### Activity
Render the text lines of the data below as a JSON list of strings, one string per line, omitting blank lines and leaving out the pictures.

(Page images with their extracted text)
◇ ◇ ◇
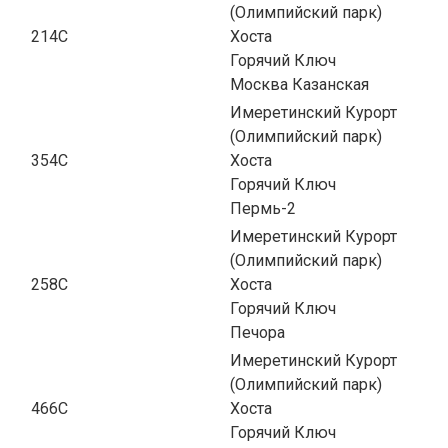
(Олимпийский парк)
214С
Хоста
Горячий Ключ
Москва Казанская
Имеретинский Курорт
(Олимпийский парк)
354С
Хоста
Горячий Ключ
Пермь-2
Имеретинский Курорт
(Олимпийский парк)
258С
Хоста
Горячий Ключ
Печора
Имеретинский Курорт
(Олимпийский парк)
466С
Хоста
Горячий Ключ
◇ ◇ ◇
### Your solution
[
  "(Олимпийский парк)",
  "214С",
  "Хоста",
  "Горячий Ключ",
  "Москва Казанская",
  "Имеретинский Курорт",
  "(Олимпийский парк)",
  "354С",
  "Хоста",
  "Горячий Ключ",
  "Пермь-2",
  "Имеретинский Курорт",
  "(Олимпийский парк)",
  "258С",
  "Хоста",
  "Горячий Ключ",
  "Печора",
  "Имеретинский Курорт",
  "(Олимпийский парк)",
  "466С",
  "Хоста",
  "Горячий Ключ"
]